The solutions they offer are the same tired ideologies of the individual, the free market economy, a government that governs least. It’s DOA Reaganomics, circa 2008. As a political party the GOP is bankrupt of new economic ideas.
No, I am not anti-individual, anti-free market, pro government.
But what I do understand as a student of political and economic history, is that sometimes an external force is needed to correct a negative economic trend. I understand that sometimes people who have been beaten down by an economy that has stripped them of their jobs, decreased their buying power, and shattered their faith in the American dream, need more than lectures about the virtues of a free market. They need someone who can revitalize their hopes and keep them from sinking financially while the fundamentals of the national economy are restored.
The Republicans have never understood that and still don’t.
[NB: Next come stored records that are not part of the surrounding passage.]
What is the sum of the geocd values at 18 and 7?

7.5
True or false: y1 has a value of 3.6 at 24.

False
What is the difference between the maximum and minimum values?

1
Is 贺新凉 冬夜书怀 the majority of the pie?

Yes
No one doubts McCain’s vastly superior credentials and experience when it comes to foreign policy. Yes, the American people want to be safe. But they also want to be able to pay their mortgages, afford health care, send their kids to college, and not feel they are swimming backwards financially.
Every poll shows that the top concern of most Americans in this election is the economy. And the GOP is trying to ignore it because they don’t know how to fix it. That’s not how they will take this election from Obama, who does get it.
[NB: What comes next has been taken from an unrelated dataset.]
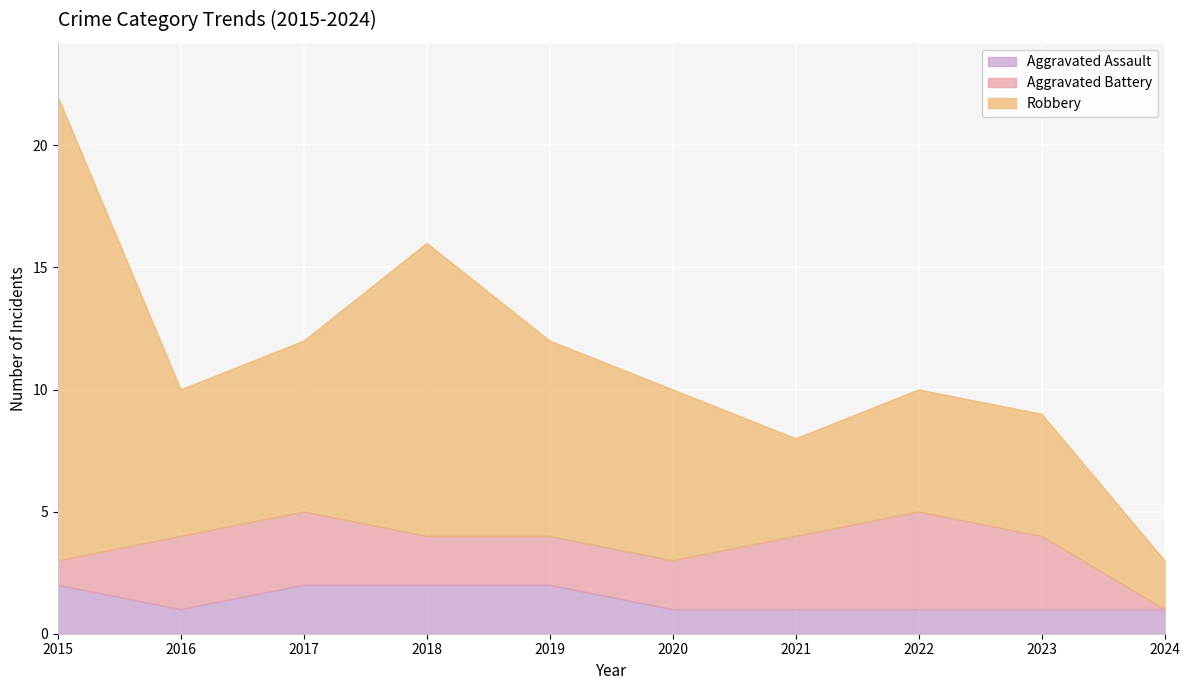

Which series changed the most between 2020 and 2023?

Robbery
Someone in the McCain campaign needs to draw up one of those signs screaming what the rest of us already know: “IT”S STILL THE ECONOMY, STUPID!” and put it where McCain, Palin, Fiorina, et al can see it. Next, and perhaps the tougher task, is to get them to actually come up with economic solutions that inspire, not insult, American voters.
This is like asking the proverbial tiger — in this case McCain — to change his stripes. What are the chances of that happening?
Instead, he has called off the debate and wants to fix Wall Street. Of all the symbolism for a Republican to embrace, would would be more predictable than Wall Street? For most Americans, that means greedy, overpaid CEOs and senior management lap-dogs with golden parachutes and homes in the Hamptons.
In the meantime, the McCain campaign is on the wrong side of jobs, on the wrong side of taxes, on the wrong side of health care reform, on the wrong side of the minimum wage, on the wrong side of social security. Why can’t he just come out and say he WILL NOT privatize social security? Because John cannot tell a lie. And like a good student of Reaganomics, he would certainly privatize social security if he could.
I can’t for a moment believe that John McCain doesn’t know what he is doing, that the price he is paying for his allegiance to the man who welcomed him home from Hanoi and made him part of the Reagan Revolution is to lose this election. It is McCain who has gathered the rope, thrown it over the ledge, and pulled it tight around his neck.
It is the rest of us, the survivors who supported him and who wanted him to win, who are left behind, abandoned, questioning, and angry.